In The Lake Report on Feb. 15, columnist Brian Marshall wrote a rather sympathetic article, (“A concrete look at local governance,”) that essentially excused Niagara-on-the-Lake town council from appealing cases to the Ontario Land Tribunal because of budgetary constraints related to legal expenses as follows:

 “It is my understanding that town council has budgeted $500,000 for 2024 legal expenses. While that may sound like a lot, using simple math at $400 per hour, that’s only 250 hours.”

“And, of course, this calculation does not consider the plethora of additional charges, which reduce that number of hours. Moreover, this budget must cover all the town’s legal expenses — not just those associated with planning issues.”

“On those issues, I’d posit that the budget may be sufficient to fund between four and six properly researched, prepared and presented cases before the Ontario Land Tribunal.”

Audited financial statements for 2022 and 2021 showed that the town made a profit (or in government lingo, had a surplus) of $4,945,031 in 2022 and $2,924,403 in 2021. 

Cash in the bank totalled $22,333,108 in 2022 and $ 21,032,114 in 2021. Cash from operations totalled $8,653,141 in 2022 and $7,914,756 in 2021. 

The town has only $5,476,721 of long-term debt. And actually, the financial statements say the town has assumed responsibility for the payment of principal and interest charges on certain long-term liabilities issued by other municipalities, not ours. 

Why do we have to pick up debt obligations of another municipality? 

I guess we’re a cash cow. 

But every taxpayer is paying for this debt repayment when that $5.5-million debt repayment could have been spent on our community whether for a new swimming pool, library, community centre or, heaven forbid, going to the Ontario Land Tribunal.

The problem with members of town council is not that they don’t have the cash to go to the Ontario Land Tribunal to protect the community — they just don’t want to. 

To go to the Ontario Land Tribunal, legal counsel estimates that it might cost between $25,000 and $50,000. Budgeting a reasonable amount of money for things like the land tribunal is merely an excuse not to do it. The town could easily argue on behalf of its residents in way more than six cases a year.

The largest expense the town has is labelled “environmental” in its audited consolidated statements. Documents state this is for sanitary, storm and water systems.

It was $13,187,941 in 2022 and $12,162,504 in 2021. When compared with other Niagara municipalities those numbers are disproportionately large. All these expenses are as of Dec. 31, 2021.

For instance, compared to West Lincoln we’re paying $6,841,861 more than a similar geographic population base. That equates to $358.43 per person in taxes in NOTL.

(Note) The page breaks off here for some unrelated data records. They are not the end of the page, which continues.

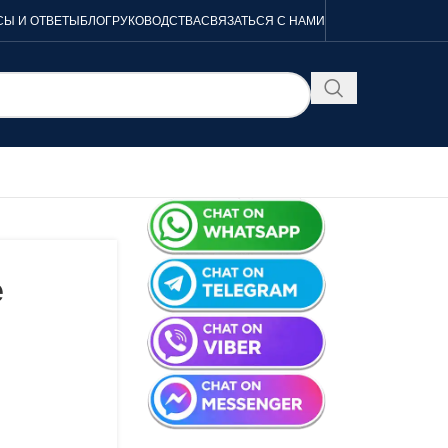
Ы И ОТВЕТЫ
БЛОГ
РУКОВОДСТВА
СВЯЗАТЬСЯ С НАМИ
e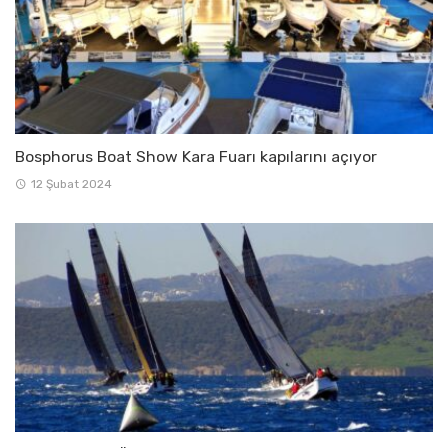
Bosphorus Boat Show Kara Fuarı kapılarını açıyor
12 Şubat 2024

In summary, NOTL is subsidizing one or more other municipalities, which increases our property taxes.

Town council has enough money to do a lot of things, including defending our neighbourhoods at the Ontario Land Tribunal.

Why are we paying more in property taxes because of what appears to be an excessive amount for environmental expenses when compared with other municipalities?

 Why are our property taxes going up? How is this good fiscal governance?